An optional publically backed rental guarantee (garantie universelle des loyers - GUL) for landlords, to reduce the risk of arrears of rent, but its introduction is again subject to the publication of regulations. Again, the measure will apply to both unfurnished and furnished lettings as above.

iii. Furnished Lettings

a. Tenants of furnished lettings are increasingly subject to the same legal provisions as those tenants of unfurnished lettings, provided the property is their principal residence, save for length of term, rental deposit and termination notice period.

b. The maximum amount of the rental deposit is two months' rent, where previously there was no cap. The rule does not affect holiday lettings.

c. The definition of a 'furnished letting' will be more precisely defined by the publication of a regulation that specifies the minimum level of furniture required.

d. Where property is principal residence of the tenant a compulsory inventory of the property must be taken.

e. The use of furnished properties for short term lettings - meublés touristiques - in areas of particular housing shortage will be subject to prior authorisation by the local council. This provision concerns Paris (where the rule already applies) and other cities and large towns. It only applies where the property is not also the main home of the owner.

iv. Tenancy Agreements

a. A list of documents that can be demanded from a tenant will be specified, reversing the previous principle of excluding certain documents.

b. New controls on the charges that can be imposed on a prospective tenant for setting up a tenancy.

c. Creation of a standard form of contract for letting, which specifies certain matters that must be contained in all letting contracts. This includes the rental paid by the previous tenant, and the works carried out since the previous tenancy.

d. A prospective tenant must be informed or risks of ground pollution where the property is located in a zoned area, a secteur d’information sur les sols.

e. A notice of explanation of the rights and obligations of both landlord and tenant must be annexed to the tenancy agreement.

f.  Specifies the procedure for undertaking a condition survey (l’état des lieux) on commencement and termination of the tenancy.

g. To the list of statutory surveys that must be undertaken is added to the survey reports on electricity and asbestos.

h. Tenant rights concerning landlord works on the property are specified in greater detail.

i. Where the tenant fails to take out tenant insurance the landlord is entitled to do so on their behalf and recover the cost of doing so from the tenant.

j. Stricter regulation of sub-letting of property, notably in relation to information requirements to the sub-tenant.

v. Termination of Tenancy

a. The modalities of termination of the tenancy by the landlord are subject to stricter requirements.

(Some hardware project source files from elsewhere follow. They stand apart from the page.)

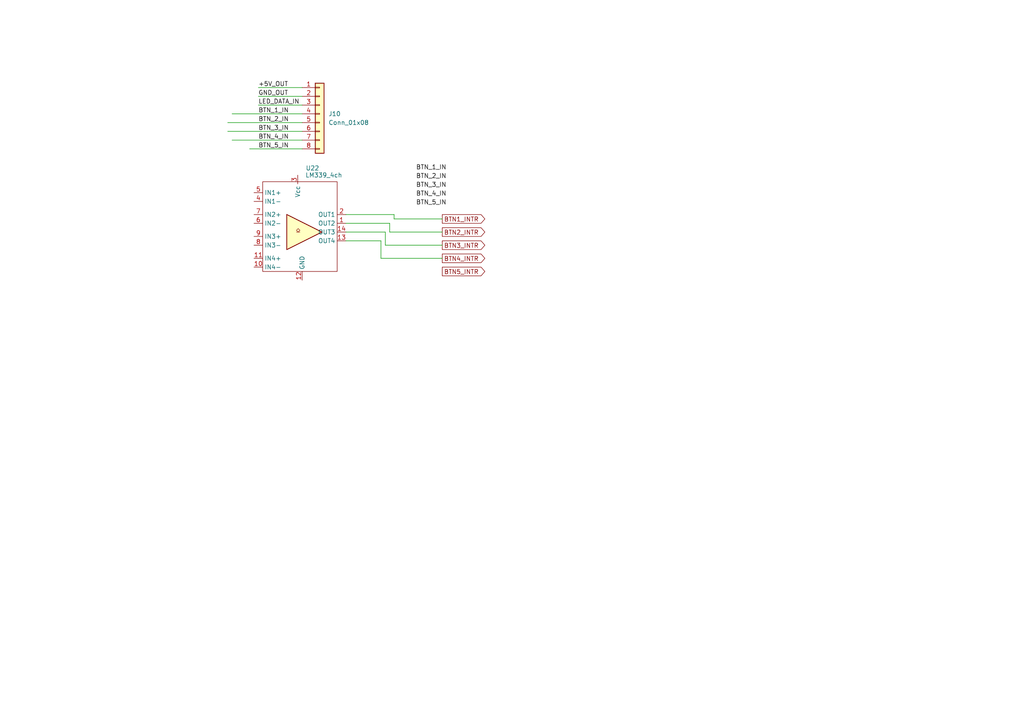
<source format=kicad_sch>
(kicad_sch
	(version 20231120)
	(generator "eeschema")
	(generator_version "8.0")
	(uuid "a99f50a0-7822-40af-899f-73e67c7bc4c0")
	(paper "A4")
	
	(wire
		(pts
			(xy 110.49 74.93) (xy 110.49 69.85)
		)
		(stroke
			(width 0)
			(type default)
		)
		(uuid "0611e689-0564-4c30-9f8a-9bb519226615")
	)
	(wire
		(pts
			(xy 74.93 30.48) (xy 87.63 30.48)
		)
		(stroke
			(width 0)
			(type default)
		)
		(uuid "0ca7ab34-1f06-4b93-82c7-56348b813341")
	)
	(wire
		(pts
			(xy 66.04 35.56) (xy 87.63 35.56)
		)
		(stroke
			(width 0)
			(type default)
		)
		(uuid "13677764-402c-456c-9f4b-95e5e1e336fd")
	)
	(wire
		(pts
			(xy 111.76 71.12) (xy 128.27 71.12)
		)
		(stroke
			(width 0)
			(type default)
		)
		(uuid "1c2b0d1e-73fe-45fc-ad7c-0ca855af1f85")
	)
	(wire
		(pts
			(xy 74.93 27.94) (xy 87.63 27.94)
		)
		(stroke
			(width 0)
			(type default)
		)
		(uuid "2b4622bc-569c-47a0-b18c-7ac2f4c3c074")
	)
	(wire
		(pts
			(xy 66.04 38.1) (xy 87.63 38.1)
		)
		(stroke
			(width 0)
			(type default)
		)
		(uuid "452f94de-1ae3-48d6-bf15-9c2b4414acbd")
	)
	(wire
		(pts
			(xy 128.27 67.31) (xy 113.03 67.31)
		)
		(stroke
			(width 0)
			(type default)
		)
		(uuid "4c8aaa5c-3be6-4552-be07-a4541aea7ba9")
	)
	(wire
		(pts
			(xy 111.76 67.31) (xy 111.76 71.12)
		)
		(stroke
			(width 0)
			(type default)
		)
		(uuid "4f7f4c0f-b92f-4363-8880-7b6f068d4d9d")
	)
	(wire
		(pts
			(xy 74.93 25.4) (xy 87.63 25.4)
		)
		(stroke
			(width 0)
			(type default)
		)
		(uuid "5c841969-0759-454f-9d0d-edd4429fc31f")
	)
	(wire
		(pts
			(xy 100.33 67.31) (xy 111.76 67.31)
		)
		(stroke
			(width 0)
			(type default)
		)
		(uuid "7bb1dd07-2b4c-4b26-959b-d009ab98dcd5")
	)
	(wire
		(pts
			(xy 67.31 40.64) (xy 87.63 40.64)
		)
		(stroke
			(width 0)
			(type default)
		)
		(uuid "7c691504-a7c5-4553-8870-71326902ec9e")
	)
	(wire
		(pts
			(xy 113.03 67.31) (xy 113.03 64.77)
		)
		(stroke
			(width 0)
			(type default)
		)
		(uuid "7ceef649-44f1-47ce-90af-15f8ad6b5536")
	)
	(wire
		(pts
			(xy 72.39 43.18) (xy 87.63 43.18)
		)
		(stroke
			(width 0)
			(type default)
		)
		(uuid "83b4340c-9a78-4178-b92f-d5c42fd2f822")
	)
	(wire
		(pts
			(xy 113.03 64.77) (xy 100.33 64.77)
		)
		(stroke
			(width 0)
			(type default)
		)
		(uuid "8d0f98ca-78cb-420b-a386-f3a42d675c5c")
	)
	(wire
		(pts
			(xy 67.31 33.02) (xy 87.63 33.02)
		)
		(stroke
			(width 0)
			(type default)
		)
		(uuid "98e51a88-d733-41ab-9442-f48811708dd6")
	)
	(wire
		(pts
			(xy 128.27 74.93) (xy 110.49 74.93)
		)
		(stroke
			(width 0)
			(type default)
		)
		(uuid "a580fe14-fda1-4d85-91a7-c098a3f19a32")
	)
	(wire
		(pts
			(xy 128.27 63.5) (xy 114.3 63.5)
		)
		(stroke
			(width 0)
			(type default)
		)
		(uuid "b0e9017a-04e9-4d52-b1eb-eef1d9fdf59d")
	)
	(wire
		(pts
			(xy 110.49 69.85) (xy 100.33 69.85)
		)
		(stroke
			(width 0)
			(type default)
		)
		(uuid "b1c52f2a-f894-40e4-bb0c-2f798d887886")
	)
	(wire
		(pts
			(xy 114.3 62.23) (xy 100.33 62.23)
		)
		(stroke
			(width 0)
			(type default)
		)
		(uuid "b3dce602-f2d5-4f85-8088-925a5fc37325")
	)
	(wire
		(pts
			(xy 114.3 63.5) (xy 114.3 62.23)
		)
		(stroke
			(width 0)
			(type default)
		)
		(uuid "c843267c-215b-4769-a65d-6c34bba16b84")
	)
	(label "BTN_1_IN"
		(at 74.93 33.02 0)
		(effects
			(font
				(size 1.27 1.27)
			)
			(justify left bottom)
		)
		(uuid "015fb3ad-9e99-42ca-86a1-bb8cac2ba462")
	)
	(label "BTN_5_IN"
		(at 74.93 43.18 0)
		(effects
			(font
				(size 1.27 1.27)
			)
			(justify left bottom)
		)
		(uuid "12fca98a-93b3-4a50-bfa7-19a867739783")
	)
	(label "BTN_3_IN"
		(at 74.93 38.1 0)
		(effects
			(font
				(size 1.27 1.27)
			)
			(justify left bottom)
		)
		(uuid "130eac99-a3f1-433b-b2e9-ebabacad67e3")
	)
	(label "BTN_4_IN"
		(at 74.93 40.64 0)
		(effects
			(font
				(size 1.27 1.27)
			)
			(justify left bottom)
		)
		(uuid "1affa2df-88ad-4c3c-8850-017a7ce1112e")
	)
	(label "BTN_3_IN"
		(at 120.65 54.61 0)
		(effects
			(font
				(size 1.27 1.27)
			)
			(justify left bottom)
		)
		(uuid "20522cfa-0c17-43ac-8ce0-51190b19321e")
	)
	(label "BTN_5_IN"
		(at 120.65 59.69 0)
		(effects
			(font
				(size 1.27 1.27)
			)
			(justify left bottom)
		)
		(uuid "5b94fa3c-ad6c-4286-b700-8a2042cf0e6a")
	)
	(label "BTN_1_IN"
		(at 120.65 49.53 0)
		(effects
			(font
				(size 1.27 1.27)
			)
			(justify left bottom)
		)
		(uuid "6357214f-95f6-4d3b-ab14-4b19ca4a13d4")
	)
	(label "+5V_OUT"
		(at 74.93 25.4 0)
		(effects
			(font
				(size 1.27 1.27)
			)
			(justify left bottom)
		)
		(uuid "a226f79f-d3d0-4c38-9566-f5b27b7105d6")
	)
	(label "BTN_2_IN"
		(at 74.93 35.56 0)
		(effects
			(font
				(size 1.27 1.27)
			)
			(justify left bottom)
		)
		(uuid "a8740539-4ebe-41be-8dde-8a7b7287e28e")
	)
	(label "LED_DATA_IN"
		(at 74.93 30.48 0)
		(effects
			(font
				(size 1.27 1.27)
			)
			(justify left bottom)
		)
		(uuid "c7aa923e-b214-46df-84a5-76f6bb7383c8")
	)
	(label "GND_OUT"
		(at 74.93 27.94 0)
		(effects
			(font
				(size 1.27 1.27)
			)
			(justify left bottom)
		)
		(uuid "e09feef6-0d85-4ef8-a978-8fa4da0691a4")
	)
	(label "BTN_2_IN"
		(at 120.65 52.07 0)
		(effects
			(font
				(size 1.27 1.27)
			)
			(justify left bottom)
		)
		(uuid "f67ffc70-84c2-4ee7-8d9d-df16eddf1101")
	)
	(label "BTN_4_IN"
		(at 120.65 57.15 0)
		(effects
			(font
				(size 1.27 1.27)
			)
			(justify left bottom)
		)
		(uuid "f9081760-61a3-4015-a00c-2fcdd7a7b78a")
	)
	(global_label "BTN5_INTR"
		(shape output)
		(at 128.27 78.74 0)
		(fields_autoplaced yes)
		(effects
			(font
				(size 1.27 1.27)
			)
			(justify left)
		)
		(uuid "1783d20c-f67a-4efc-920c-4644a564dc8c")
		(property "Intersheetrefs" "${INTERSHEET_REFS}"
			(at 141.1733 78.74 0)
			(effects
				(font
					(size 1.27 1.27)
				)
				(justify left)
				(hide yes)
			)
		)
	)
	(global_label "BTN2_INTR"
		(shape output)
		(at 128.27 67.31 0)
		(fields_autoplaced yes)
		(effects
			(font
				(size 1.27 1.27)
			)
			(justify left)
		)
		(uuid "276fbf4e-321c-4061-9160-26443e405137")
		(property "Intersheetrefs" "${INTERSHEET_REFS}"
			(at 141.1733 67.31 0)
			(effects
				(font
					(size 1.27 1.27)
				)
				(justify left)
				(hide yes)
			)
		)
	)
	(global_label "BTN1_INTR"
		(shape output)
		(at 128.27 63.5 0)
		(fields_autoplaced yes)
		(effects
			(font
				(size 1.27 1.27)
			)
			(justify left)
		)
		(uuid "4bcf6549-2b3d-4135-bd82-7119db0bc36c")
		(property "Intersheetrefs" "${INTERSHEET_REFS}"
			(at 141.1733 63.5 0)
			(effects
				(font
					(size 1.27 1.27)
				)
				(justify left)
				(hide yes)
			)
		)
	)
	(global_label "BTN3_INTR"
		(shape output)
		(at 128.27 71.12 0)
		(fields_autoplaced yes)
		(effects
			(font
				(size 1.27 1.27)
			)
			(justify left)
		)
		(uuid "684c5def-f7b6-40c5-b5da-a86c482f9a19")
		(property "Intersheetrefs" "${INTERSHEET_REFS}"
			(at 141.1733 71.12 0)
			(effects
				(font
					(size 1.27 1.27)
				)
				(justify left)
				(hide yes)
			)
		)
	)
	(global_label "BTN4_INTR"
		(shape output)
		(at 128.27 74.93 0)
		(fields_autoplaced yes)
		(effects
			(font
				(size 1.27 1.27)
			)
			(justify left)
		)
		(uuid "77447f85-22a4-4a71-a9a8-394281658f33")
		(property "Intersheetrefs" "${INTERSHEET_REFS}"
			(at 141.1733 74.93 0)
			(effects
				(font
					(size 1.27 1.27)
				)
				(justify left)
				(hide yes)
			)
		)
	)
	(symbol
		(lib_id "Connector_Generic:Conn_01x08")
		(at 92.71 33.02 0)
		(unit 1)
		(exclude_from_sim no)
		(in_bom yes)
		(on_board yes)
		(dnp no)
		(fields_autoplaced yes)
		(uuid "5f194947-1210-40e7-b866-76296724dd55")
		(property "Reference" "J10"
			(at 95.25 33.0199 0)
			(effects
				(font
					(size 1.27 1.27)
				)
				(justify left)
			)
		)
		(property "Value" "Conn_01x08"
			(at 95.25 35.5599 0)
			(effects
				(font
					(size 1.27 1.27)
				)
				(justify left)
			)
		)
		(property "Footprint" "TerminalBlock:TerminalBlock_Xinya_XY308-2.54-8P_1x08_P2.54mm_Horizontal"
			(at 92.71 33.02 0)
			(effects
				(font
					(size 1.27 1.27)
				)
				(hide yes)
			)
		)
		(property "Datasheet" "~"
			(at 92.71 33.02 0)
			(effects
				(font
					(size 1.27 1.27)
				)
				(hide yes)
			)
		)
		(property "Description" "Generic connector, single row, 01x08, script generated (kicad-library-utils/schlib/autogen/connector/)"
			(at 92.71 33.02 0)
			(effects
				(font
					(size 1.27 1.27)
				)
				(hide yes)
			)
		)
		(pin "3"
			(uuid "17a21d56-a160-444b-92f7-bda740fe3460")
		)
		(pin "8"
			(uuid "f40f82f4-646d-42cd-9661-4a070996c958")
		)
		(pin "1"
			(uuid "3c1b9ee0-c81f-400a-814a-341ef3b3dba0")
		)
		(pin "5"
			(uuid "cd0fcb50-2e34-46da-b506-a69977d75d23")
		)
		(pin "4"
			(uuid "acbe6c98-f791-4e70-ad63-6cf189f01e95")
		)
		(pin "7"
			(uuid "d9f2eebc-02ad-4e8b-b5c5-16168ab1d596")
		)
		(pin "2"
			(uuid "31651db4-a4ec-4ada-853e-3b8280eb41c1")
		)
		(pin "6"
			(uuid "bd657f31-d3a4-4985-86be-e765fddcc39c")
		)
		(instances
			(project "electronics"
				(path "/eeb1234c-eae0-4ac6-a30d-2a978d66d889/04c402f1-b99a-4823-99a0-0c7312782f29/81dde6dd-8c83-40dc-951b-9ede78abec7e"
					(reference "J10")
					(unit 1)
				)
			)
		)
	)
	(symbol
		(lib_id "HeavyDuty:LM339_4ch")
		(at 85.09 64.77 0)
		(unit 1)
		(exclude_from_sim no)
		(in_bom yes)
		(on_board yes)
		(dnp no)
		(uuid "65fa2470-d8bb-4d57-a846-363fdb877666")
		(property "Reference" "U22"
			(at 88.646 48.768 0)
			(effects
				(font
					(size 1.27 1.27)
				)
				(justify left)
			)
		)
		(property "Value" "LM339_4ch"
			(at 88.5541 50.8 0)
			(effects
				(font
					(size 1.27 1.27)
				)
				(justify left)
			)
		)
		(property "Footprint" "Package_SO:HTSSOP-14-1EP_4.4x5mm_P0.65mm_EP3.4x5mm_Mask3x3.1mm_ThermalVias"
			(at 85.09 62.23 0)
			(effects
				(font
					(size 1.27 1.27)
				)
				(hide yes)
			)
		)
		(property "Datasheet" ""
			(at 85.09 62.23 0)
			(effects
				(font
					(size 1.27 1.27)
				)
				(hide yes)
			)
		)
		(property "Description" ""
			(at 85.09 62.23 0)
			(effects
				(font
					(size 1.27 1.27)
				)
				(hide yes)
			)
		)
		(pin "13"
			(uuid "24625e26-2f1d-442b-9f90-fbb0b4cda9e2")
		)
		(pin "12"
			(uuid "db15ee3c-81c2-4357-8b85-77789da510e7")
		)
		(pin "11"
			(uuid "05751225-e4b8-479b-b666-b8bcaa37ce3e")
		)
		(pin "10"
			(uuid "a14fb00c-5675-4cd5-b6ac-f74b049e078d")
		)
		(pin "3"
			(uuid "f424d04f-8741-4679-9167-9da76fb93ce6")
		)
		(pin "5"
			(uuid "3ba8963d-28e5-4500-942e-2cc80e8de102")
		)
		(pin "9"
			(uuid "836fdf83-d1f1-40b9-beda-665d1d602374")
		)
		(pin "7"
			(uuid "9ca9d218-8296-41e6-a572-db7496f266e4")
		)
		(pin "1"
			(uuid "a8bc10ac-44aa-425d-b369-1d66e27a78f7")
		)
		(pin "8"
			(uuid "876b9a41-f174-4c63-a329-c7ad1cc0e335")
		)
		(pin "14"
			(uuid "3cdfce1f-d048-4211-9de3-0ed29746eab4")
		)
		(pin "6"
			(uuid "1a07a38a-6756-4bcd-a9b1-3f2b52421d93")
		)
		(pin "4"
			(uuid "5dbba3a7-b26c-4ab5-9426-c7a15aaab2d3")
		)
		(pin "2"
			(uuid "6a5a2cf4-a3be-4a9c-8830-6cf4e1148bb0")
		)
		(instances
			(project "electronics"
				(path "/eeb1234c-eae0-4ac6-a30d-2a978d66d889/04c402f1-b99a-4823-99a0-0c7312782f29/81dde6dd-8c83-40dc-951b-9ede78abec7e"
					(reference "U22")
					(unit 1)
				)
			)
		)
	)
)

</source>
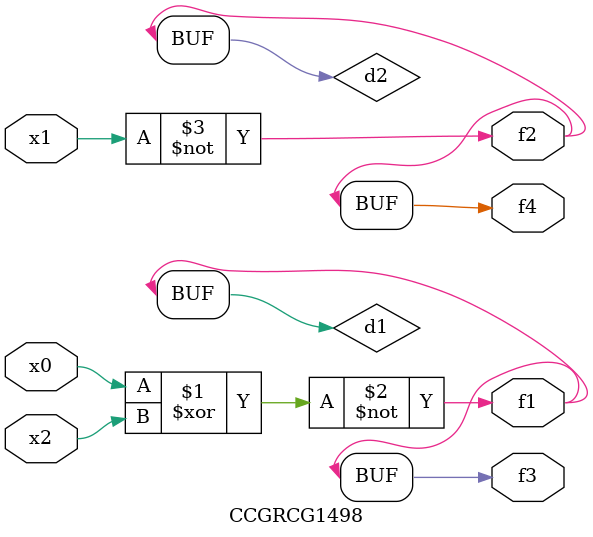
<source format=v>
module CCGRCG1498(
	input x0, x1, x2,
	output f1, f2, f3, f4
);

	wire d1, d2, d3;

	xnor (d1, x0, x2);
	nand (d2, x1);
	nor (d3, x1, x2);
	assign f1 = d1;
	assign f2 = d2;
	assign f3 = d1;
	assign f4 = d2;
endmodule

</source>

b. The obligation for the landlord to provide alternative accommodation for elderly tenants has been increased, and the exemption provision for landlords has been toughened.

c. Increased rights to the tenant to give only one month's notice, rather than two.

d. The modalities of determining dilapidations at the end of the tenancy will be prescribed.

e. The rental/damage deposit must be returned to the tenant within one month of termination of the tenancy, not two as is currently the case.

f. The modalities for the process of commencing legal action against a tenant have been tightened, and the period when evictions cannot take place extended.

g. The rights of those in a civil partnership are aligned with married couples.

vi. Co-ownership Properties

There are a range of new measures that prescribe in more detail the modalities of the tenancies and controls on the managing agents.